Ennesimo assalto ad un portavalore in Puglia, auto incendiata sulla superstrada Brindisi-Lecce e sparatoria con i Carabinieri (foto Ansa) - Blitz Quotidiano
Un furgone portavalori è stato assaltato la mattina di oggi, lunedì 9 febbraio, sulla statale 613 la superstrada che collega Lecce a Brindisi all’altezza di Tuturano, una frazione di Brindisi. Secondo le prime notizie, ci sarebbe stato un conflitto a fuoco con i Carabinieri. Al momento non risulta che ci siano feriti.
Il furgone assaltato è dell’azienda Btv, Battistolli. I malviventi avrebbero posizionato di traverso alla carreggiata un mezzo incendiandolo, costringendo così il portavalori a fermarsi. Al momento la strada è bloccata. Sul posto sono intervenuti Carabinieri e Vigili del fuoco. A seguito dell’assalto al portavalori, è provvisoriamente chiusa, in entrambe le direzioni, la strada statale 613 Brindisi-Lecce, dal km 8,300 al km 12,800 a San Pietro Vernotico (Brindisi). Lo comunica Anas, informando che è stato istituito un percorso alternativo sulla ex Statale 16. Sul posto sono presenti le squadre Anas e le forze dell’ordine per la gestione della viabilità – ha sapere Anas – e per il ripristino della normale circolazione nel più breve tempo possibile.
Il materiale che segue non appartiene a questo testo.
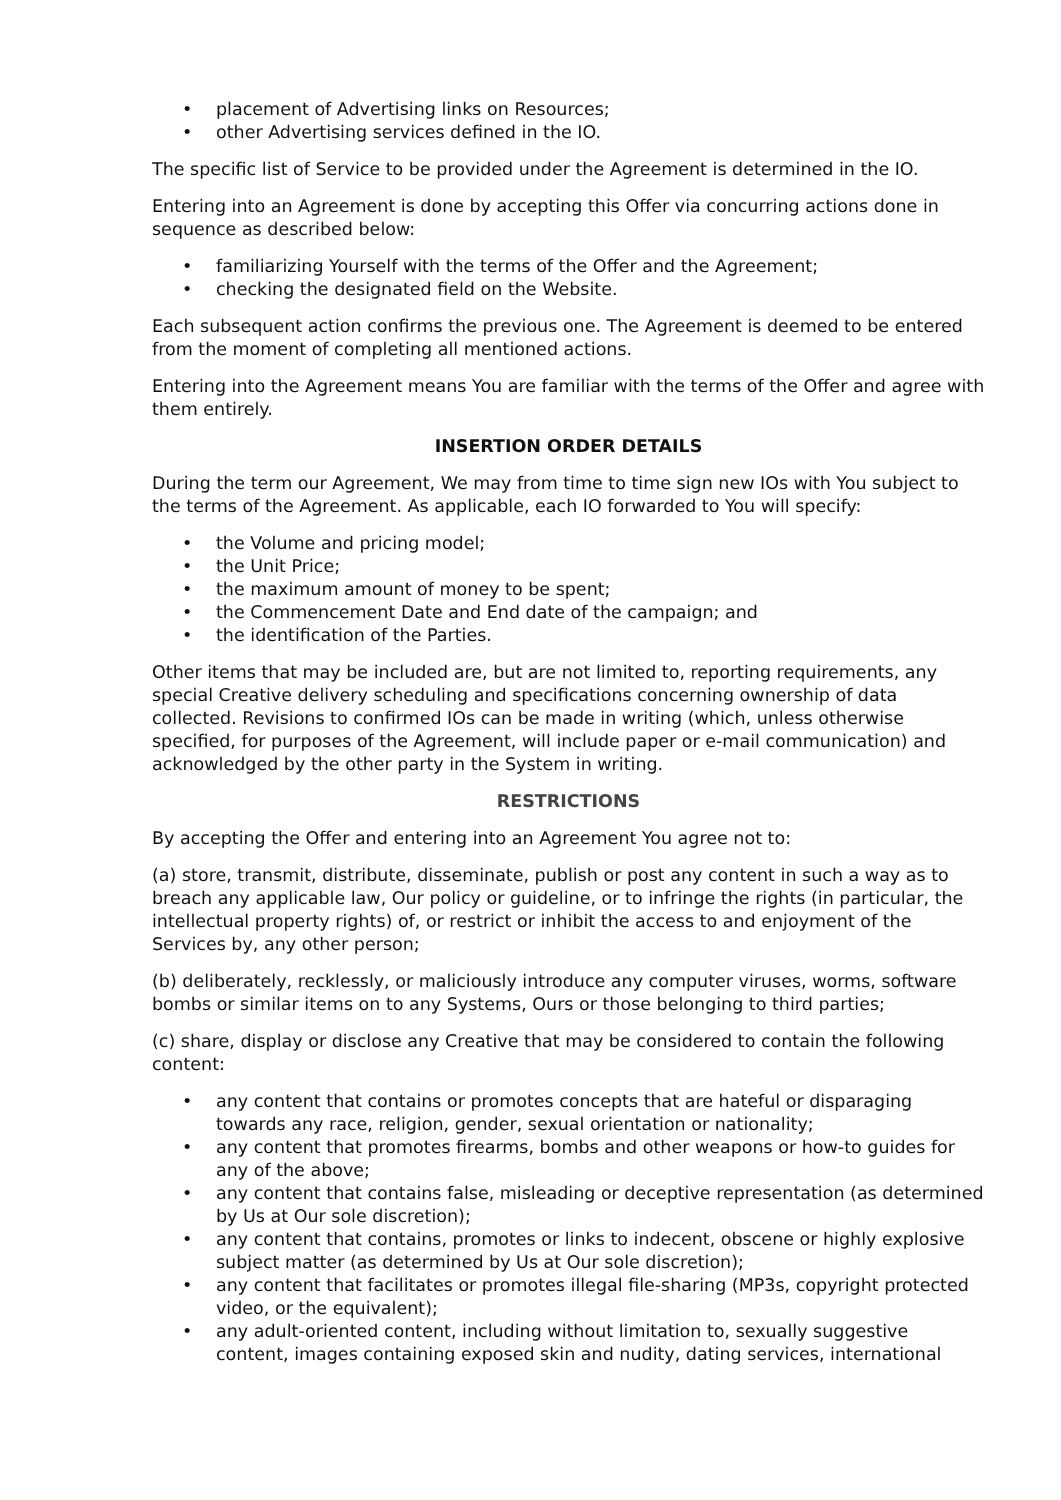• placement of Advertising links on Resources;
• other Advertising services defined in the IO.
The specific list of Service to be provided under the Agreement is determined in the IO.
Entering into an Agreement is done by accepting this Offer via concurring actions done in sequence as described below:
• familiarizing Yourself with the terms of the Offer and the Agreement;
• checking the designated field on the Website.
Each subsequent action confirms the previous one. The Agreement is deemed to be entered from the moment of completing all mentioned actions.
Entering into the Agreement means You are familiar with the terms of the Offer and agree with them entirely.
INSERTION ORDER DETAILS
During the term our Agreement, We may from time to time sign new IOs with You subject to the terms of the Agreement. As applicable, each IO forwarded to You will specify:
• the Volume and pricing model;
• the Unit Price;
• the maximum amount of money to be spent;
• the Commencement Date and End date of the campaign; and
• the identification of the Parties.
Other items that may be included are, but are not limited to, reporting requirements, any special Creative delivery scheduling and specifications concerning ownership of data collected. Revisions to confirmed IOs can be made in writing (which, unless otherwise specified, for purposes of the Agreement, will include paper or e-mail communication) and acknowledged by the other party in the System in writing.
RESTRICTIONS
By accepting the Offer and entering into an Agreement You agree not to:
(a) store, transmit, distribute, disseminate, publish or post any content in such a way as to breach any applicable law, Our policy or guideline, or to infringe the rights (in particular, the intellectual property rights) of, or restrict or inhibit the access to and enjoyment of the Services by, any other person;
(b) deliberately, recklessly, or maliciously introduce any computer viruses, worms, software bombs or similar items on to any Systems, Ours or those belonging to third parties;
(c) share, display or disclose any Creative that may be considered to contain the following content:
• any content that contains or promotes concepts that are hateful or disparaging towards any race, religion, gender, sexual orientation or nationality;
• any content that promotes firearms, bombs and other weapons or how-to guides for any of the above;
• any content that contains false, misleading or deceptive representation (as determined by Us at Our sole discretion);
• any content that contains, promotes or links to indecent, obscene or highly explosive subject matter (as determined by Us at Our sole discretion);
• any content that facilitates or promotes illegal file-sharing (MP3s, copyright protected video, or the equivalent);
• any adult-oriented content, including without limitation to, sexually suggestive content, images containing exposed skin and nudity, dating services, international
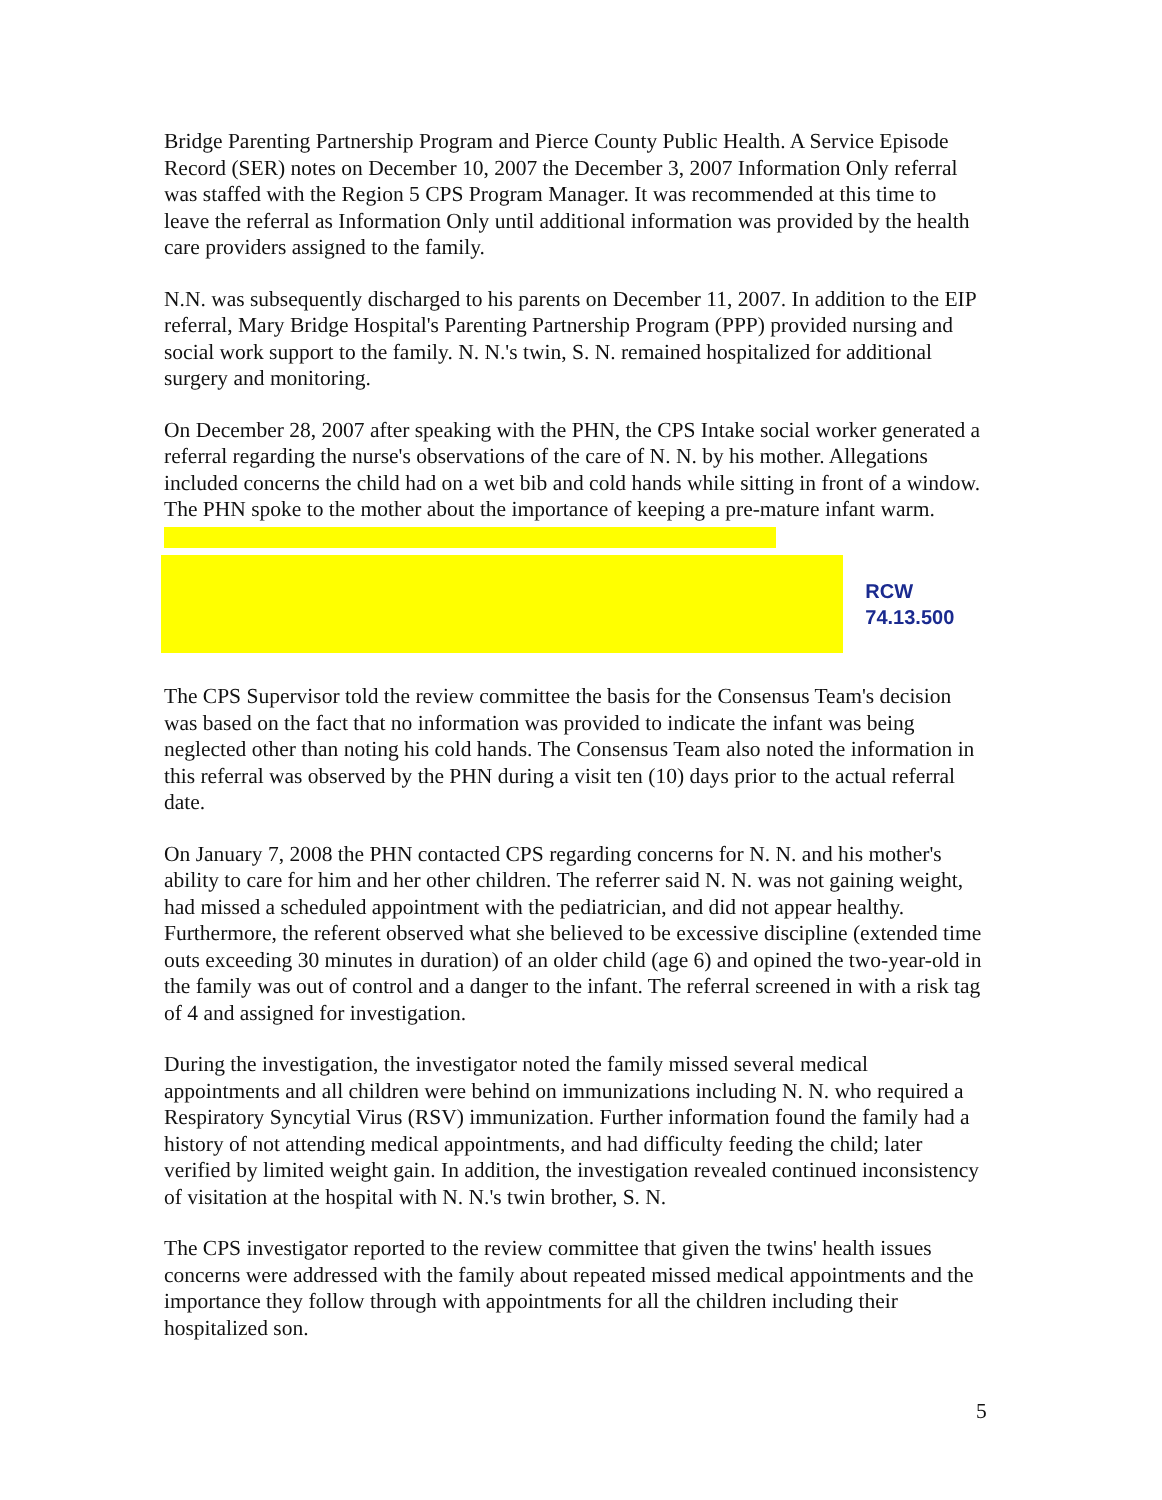Bridge Parenting Partnership Program and Pierce County Public Health. A Service Episode Record (SER) notes on December 10, 2007 the December 3, 2007 Information Only referral was staffed with the Region 5 CPS Program Manager. It was recommended at this time to leave the referral as Information Only until additional information was provided by the health care providers assigned to the family.
N.N. was subsequently discharged to his parents on December 11, 2007. In addition to the EIP referral, Mary Bridge Hospital's Parenting Partnership Program (PPP) provided nursing and social work support to the family. N. N.'s twin, S. N. remained hospitalized for additional surgery and monitoring.
On December 28, 2007 after speaking with the PHN, the CPS Intake social worker generated a referral regarding the nurse's observations of the care of N. N. by his mother. Allegations included concerns the child had on a wet bib and cold hands while sitting in front of a window. The PHN spoke to the mother about the importance of keeping a pre-mature infant warm.
RCW 74.13.500
The CPS Supervisor told the review committee the basis for the Consensus Team's decision was based on the fact that no information was provided to indicate the infant was being neglected other than noting his cold hands. The Consensus Team also noted the information in this referral was observed by the PHN during a visit ten (10) days prior to the actual referral date.
On January 7, 2008 the PHN contacted CPS regarding concerns for N. N. and his mother's ability to care for him and her other children. The referrer said N. N. was not gaining weight, had missed a scheduled appointment with the pediatrician, and did not appear healthy. Furthermore, the referent observed what she believed to be excessive discipline (extended time outs exceeding 30 minutes in duration) of an older child (age 6) and opined the two-year-old in the family was out of control and a danger to the infant. The referral screened in with a risk tag of 4 and assigned for investigation.
During the investigation, the investigator noted the family missed several medical appointments and all children were behind on immunizations including N. N. who required a Respiratory Syncytial Virus (RSV) immunization. Further information found the family had a history of not attending medical appointments, and had difficulty feeding the child; later verified by limited weight gain. In addition, the investigation revealed continued inconsistency of visitation at the hospital with N. N.'s twin brother, S. N.
The CPS investigator reported to the review committee that given the twins' health issues concerns were addressed with the family about repeated missed medical appointments and the importance they follow through with appointments for all the children including their hospitalized son.
5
“Da Foggia al Salento è emergenza sicurezza”
“Da Foggia al Salento, in Puglia è emergenza sicurezza e serve una ‘Operazione Primavera 2’, un intervento massiccio da parte dello Stato: perciò, chiedo al ministro Piantedosi, che più volte ha dimostrato la sua competenza e sensibilità con atti concreti, di venire nella nostra Regione a strettissimo giro”. A dichiararlo in una nota il vicepresidente della Commissione parlamentare Antimafia e segretario regionale pugliese di Forza Italia, Mauro D’Attis.
“Oggi si è verificato l’ennesimo assalto di un portavalori, stavolta sulla statale Brindisi-Lecce, – continua D’Attis – e non si possono più attendere ulteriori misure. La Commissione Antimafia, come già deciso dall’ufficio di Presidenza, probabilmente a marzo, svolgerà una missione in Puglia proprio per affrontare il tema del contrasto alle mafie. C’è bisogno di un potenziamento serio di forze dell’ordine e di mezzi per contrastare l’allarme sicurezza ed è una richiesta specifica che formulo, a nome anche di altri colleghi e della comunità, al ministro dell’Interno”.